DN28.1.13. Recollecting Past Lives

Sampasādaniya Sutta ("Inspiring Confidence")

And moreover, sir, how the Buddha teaches the knowledge of recollecting past lives is unsurpassable. It’s when some ascetic or brahmin—by dint of keen, resolute, committed, and diligent effort, and right focus—experiences an immersion of the heart of such a kind that they recollect their many kinds of past lives. That is: one, two, three, four, five, ten, twenty, thirty, forty, fifty, a hundred, a thousand, a hundred thousand rebirths; many eons of the world contracting, many eons of the world expanding, many eons of the world contracting and expanding. They remember: ‘There, I was named this, my clan was that, I looked like this, and that was my food. This was how I felt pleasure and pain, and that was how my life ended.
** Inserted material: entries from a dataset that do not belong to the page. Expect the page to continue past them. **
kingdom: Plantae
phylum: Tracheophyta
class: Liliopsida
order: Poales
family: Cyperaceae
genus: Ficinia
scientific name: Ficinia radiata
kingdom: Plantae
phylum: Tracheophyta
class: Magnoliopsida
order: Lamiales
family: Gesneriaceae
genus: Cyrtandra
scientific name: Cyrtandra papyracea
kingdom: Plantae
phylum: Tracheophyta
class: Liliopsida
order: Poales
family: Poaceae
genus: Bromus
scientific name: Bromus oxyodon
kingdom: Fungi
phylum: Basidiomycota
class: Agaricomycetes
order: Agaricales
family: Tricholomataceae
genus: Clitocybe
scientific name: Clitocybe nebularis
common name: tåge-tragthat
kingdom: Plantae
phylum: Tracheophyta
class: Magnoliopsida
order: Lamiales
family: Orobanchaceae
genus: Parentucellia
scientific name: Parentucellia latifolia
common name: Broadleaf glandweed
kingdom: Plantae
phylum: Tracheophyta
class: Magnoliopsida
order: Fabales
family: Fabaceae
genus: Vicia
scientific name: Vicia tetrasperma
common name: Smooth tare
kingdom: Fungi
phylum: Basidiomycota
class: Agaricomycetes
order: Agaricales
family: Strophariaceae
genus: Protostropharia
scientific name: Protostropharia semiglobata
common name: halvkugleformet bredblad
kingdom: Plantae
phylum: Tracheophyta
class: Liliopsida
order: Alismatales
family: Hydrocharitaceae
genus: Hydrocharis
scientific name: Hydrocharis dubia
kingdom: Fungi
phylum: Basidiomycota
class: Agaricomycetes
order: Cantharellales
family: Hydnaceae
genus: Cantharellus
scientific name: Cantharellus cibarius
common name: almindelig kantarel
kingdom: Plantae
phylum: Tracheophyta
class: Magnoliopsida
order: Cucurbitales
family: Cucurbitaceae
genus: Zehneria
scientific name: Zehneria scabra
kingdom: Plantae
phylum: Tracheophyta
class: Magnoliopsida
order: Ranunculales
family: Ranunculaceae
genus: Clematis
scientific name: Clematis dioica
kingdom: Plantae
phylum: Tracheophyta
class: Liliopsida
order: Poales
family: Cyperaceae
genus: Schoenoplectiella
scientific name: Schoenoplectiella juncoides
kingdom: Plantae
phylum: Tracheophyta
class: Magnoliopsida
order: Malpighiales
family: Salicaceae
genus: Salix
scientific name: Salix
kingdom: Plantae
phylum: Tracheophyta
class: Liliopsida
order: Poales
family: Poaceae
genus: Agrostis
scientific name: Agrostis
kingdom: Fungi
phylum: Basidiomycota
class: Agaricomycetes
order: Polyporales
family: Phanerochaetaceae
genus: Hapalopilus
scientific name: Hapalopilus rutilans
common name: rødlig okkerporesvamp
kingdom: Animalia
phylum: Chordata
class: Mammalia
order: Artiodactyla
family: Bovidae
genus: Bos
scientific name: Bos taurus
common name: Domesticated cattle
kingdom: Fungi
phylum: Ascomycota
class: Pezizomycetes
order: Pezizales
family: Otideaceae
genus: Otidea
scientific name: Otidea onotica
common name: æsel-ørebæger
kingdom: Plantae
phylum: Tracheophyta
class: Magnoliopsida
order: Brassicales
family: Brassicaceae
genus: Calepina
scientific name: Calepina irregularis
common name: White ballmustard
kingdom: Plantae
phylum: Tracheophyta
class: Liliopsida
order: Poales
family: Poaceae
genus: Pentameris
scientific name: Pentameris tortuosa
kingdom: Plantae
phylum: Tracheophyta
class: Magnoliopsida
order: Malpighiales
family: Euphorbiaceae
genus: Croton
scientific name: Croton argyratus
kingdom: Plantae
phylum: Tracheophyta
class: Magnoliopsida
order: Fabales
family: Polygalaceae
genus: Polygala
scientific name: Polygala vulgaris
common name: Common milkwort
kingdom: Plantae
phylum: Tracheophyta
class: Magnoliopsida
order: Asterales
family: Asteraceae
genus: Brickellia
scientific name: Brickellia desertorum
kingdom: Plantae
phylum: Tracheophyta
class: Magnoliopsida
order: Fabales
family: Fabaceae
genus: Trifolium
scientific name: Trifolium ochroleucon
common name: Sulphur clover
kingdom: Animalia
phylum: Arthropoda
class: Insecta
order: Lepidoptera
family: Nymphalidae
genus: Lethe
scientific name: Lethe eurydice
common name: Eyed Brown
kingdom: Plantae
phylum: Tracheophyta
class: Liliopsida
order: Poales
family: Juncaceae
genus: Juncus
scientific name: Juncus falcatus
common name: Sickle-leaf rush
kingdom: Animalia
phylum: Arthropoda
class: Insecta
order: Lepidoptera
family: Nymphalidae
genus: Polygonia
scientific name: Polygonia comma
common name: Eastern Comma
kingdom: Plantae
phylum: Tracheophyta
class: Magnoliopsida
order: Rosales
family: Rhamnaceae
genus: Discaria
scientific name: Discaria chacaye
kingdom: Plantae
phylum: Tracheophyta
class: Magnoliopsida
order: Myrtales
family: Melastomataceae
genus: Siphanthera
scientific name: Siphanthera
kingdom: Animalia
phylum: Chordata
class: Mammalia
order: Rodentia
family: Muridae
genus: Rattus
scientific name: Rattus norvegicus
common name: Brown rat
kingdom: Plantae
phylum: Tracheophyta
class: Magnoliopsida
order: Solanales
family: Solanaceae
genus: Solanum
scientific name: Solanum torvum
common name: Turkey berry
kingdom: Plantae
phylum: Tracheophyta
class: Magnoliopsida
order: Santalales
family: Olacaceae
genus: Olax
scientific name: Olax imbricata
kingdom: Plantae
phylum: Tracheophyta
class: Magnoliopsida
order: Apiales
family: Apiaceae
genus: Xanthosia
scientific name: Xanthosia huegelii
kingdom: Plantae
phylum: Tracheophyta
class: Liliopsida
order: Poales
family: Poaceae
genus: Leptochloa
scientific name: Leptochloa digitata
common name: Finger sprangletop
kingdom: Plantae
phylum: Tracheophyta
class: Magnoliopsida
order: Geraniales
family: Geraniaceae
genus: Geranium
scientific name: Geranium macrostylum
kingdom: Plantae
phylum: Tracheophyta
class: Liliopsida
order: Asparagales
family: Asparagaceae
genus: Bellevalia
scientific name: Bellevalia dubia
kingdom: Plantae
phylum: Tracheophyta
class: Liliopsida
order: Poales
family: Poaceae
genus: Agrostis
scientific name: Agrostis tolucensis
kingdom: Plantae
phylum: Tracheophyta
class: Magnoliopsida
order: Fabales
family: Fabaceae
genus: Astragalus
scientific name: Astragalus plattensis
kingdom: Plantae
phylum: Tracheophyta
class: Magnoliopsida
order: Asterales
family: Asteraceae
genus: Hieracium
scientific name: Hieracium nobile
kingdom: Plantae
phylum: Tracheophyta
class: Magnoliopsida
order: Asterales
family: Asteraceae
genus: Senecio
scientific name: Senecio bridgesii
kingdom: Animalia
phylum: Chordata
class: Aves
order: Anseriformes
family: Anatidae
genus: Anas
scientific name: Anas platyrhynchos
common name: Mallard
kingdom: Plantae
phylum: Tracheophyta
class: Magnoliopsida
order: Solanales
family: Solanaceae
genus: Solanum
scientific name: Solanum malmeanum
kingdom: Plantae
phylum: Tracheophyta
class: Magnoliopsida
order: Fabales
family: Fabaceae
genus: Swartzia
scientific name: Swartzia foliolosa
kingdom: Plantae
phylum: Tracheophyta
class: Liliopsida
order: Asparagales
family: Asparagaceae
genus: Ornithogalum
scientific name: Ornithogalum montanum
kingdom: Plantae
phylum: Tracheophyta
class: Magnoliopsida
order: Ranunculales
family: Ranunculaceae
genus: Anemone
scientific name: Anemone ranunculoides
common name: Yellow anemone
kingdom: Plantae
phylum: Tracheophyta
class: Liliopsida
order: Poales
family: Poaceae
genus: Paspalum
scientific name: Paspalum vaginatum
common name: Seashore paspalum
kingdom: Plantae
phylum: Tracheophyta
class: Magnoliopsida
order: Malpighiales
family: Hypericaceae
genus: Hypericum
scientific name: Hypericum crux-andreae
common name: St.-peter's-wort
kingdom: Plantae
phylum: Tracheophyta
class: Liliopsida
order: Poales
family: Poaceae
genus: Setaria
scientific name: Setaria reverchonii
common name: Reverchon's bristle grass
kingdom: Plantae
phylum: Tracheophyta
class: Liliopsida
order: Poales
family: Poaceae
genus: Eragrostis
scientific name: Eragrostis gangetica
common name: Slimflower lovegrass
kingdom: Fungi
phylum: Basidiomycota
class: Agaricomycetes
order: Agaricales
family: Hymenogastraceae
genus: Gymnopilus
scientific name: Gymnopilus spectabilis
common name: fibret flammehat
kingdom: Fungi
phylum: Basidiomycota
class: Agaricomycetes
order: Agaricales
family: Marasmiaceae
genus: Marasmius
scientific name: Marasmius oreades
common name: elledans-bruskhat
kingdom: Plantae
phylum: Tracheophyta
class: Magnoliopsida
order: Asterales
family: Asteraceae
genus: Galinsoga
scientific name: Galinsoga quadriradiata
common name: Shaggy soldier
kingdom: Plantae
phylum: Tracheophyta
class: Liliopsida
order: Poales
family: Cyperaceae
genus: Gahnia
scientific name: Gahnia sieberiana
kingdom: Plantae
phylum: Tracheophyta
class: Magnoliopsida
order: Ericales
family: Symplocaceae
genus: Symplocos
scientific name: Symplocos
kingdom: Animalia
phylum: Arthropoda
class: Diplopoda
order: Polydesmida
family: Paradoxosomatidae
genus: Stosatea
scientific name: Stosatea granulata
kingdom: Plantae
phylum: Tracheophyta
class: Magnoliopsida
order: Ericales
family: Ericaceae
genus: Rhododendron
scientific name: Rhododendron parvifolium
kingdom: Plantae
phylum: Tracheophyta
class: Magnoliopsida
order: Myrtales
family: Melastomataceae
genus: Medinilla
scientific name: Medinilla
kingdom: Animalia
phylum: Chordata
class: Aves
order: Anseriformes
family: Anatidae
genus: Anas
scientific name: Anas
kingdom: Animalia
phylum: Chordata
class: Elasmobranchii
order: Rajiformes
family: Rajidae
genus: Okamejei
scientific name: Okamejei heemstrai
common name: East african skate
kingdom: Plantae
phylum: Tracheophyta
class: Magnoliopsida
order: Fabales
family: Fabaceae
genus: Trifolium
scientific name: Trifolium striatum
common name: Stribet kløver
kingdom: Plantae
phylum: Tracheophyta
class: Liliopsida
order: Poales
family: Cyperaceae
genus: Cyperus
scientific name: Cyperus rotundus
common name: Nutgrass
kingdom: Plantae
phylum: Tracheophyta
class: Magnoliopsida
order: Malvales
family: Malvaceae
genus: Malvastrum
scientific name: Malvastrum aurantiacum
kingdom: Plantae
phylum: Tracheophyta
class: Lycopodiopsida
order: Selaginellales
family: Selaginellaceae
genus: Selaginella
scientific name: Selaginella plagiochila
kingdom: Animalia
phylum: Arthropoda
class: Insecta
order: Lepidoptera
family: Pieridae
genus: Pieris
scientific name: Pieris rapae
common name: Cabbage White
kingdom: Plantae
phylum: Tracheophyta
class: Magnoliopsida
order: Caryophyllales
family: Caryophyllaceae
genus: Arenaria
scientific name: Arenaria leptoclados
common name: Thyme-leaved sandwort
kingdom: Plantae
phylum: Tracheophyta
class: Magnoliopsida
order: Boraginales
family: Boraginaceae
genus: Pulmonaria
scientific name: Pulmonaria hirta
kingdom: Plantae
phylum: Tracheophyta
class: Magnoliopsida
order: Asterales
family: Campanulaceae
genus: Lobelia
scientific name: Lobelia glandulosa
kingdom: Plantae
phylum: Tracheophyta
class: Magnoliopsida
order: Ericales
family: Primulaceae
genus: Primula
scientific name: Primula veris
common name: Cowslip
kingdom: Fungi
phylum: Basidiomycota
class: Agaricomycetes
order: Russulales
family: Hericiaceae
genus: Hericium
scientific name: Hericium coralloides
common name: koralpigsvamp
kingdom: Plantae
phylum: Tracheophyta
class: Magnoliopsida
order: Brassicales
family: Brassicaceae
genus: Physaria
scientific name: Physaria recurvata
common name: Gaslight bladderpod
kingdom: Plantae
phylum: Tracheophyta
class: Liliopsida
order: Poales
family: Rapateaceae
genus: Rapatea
When I passed away from that place I was reborn somewhere else. There, too, I was named this, my clan was that, I looked like this, and that was my food. This was how I felt pleasure and pain, and that was how my life ended. When I passed away from that place I was reborn here.’ And so they recollect their many kinds of past lives, with features and details. Sir, there are gods whose life span cannot be reckoned or calculated. Still, no matter what incarnation they have previously been reborn in—whether physical or formless or percipient or non-percipient or neither percipient nor non-percipient—they recollect their many kinds of past lives, with features and details. This is unsurpassable when it comes to the knowledge of recollecting past lives.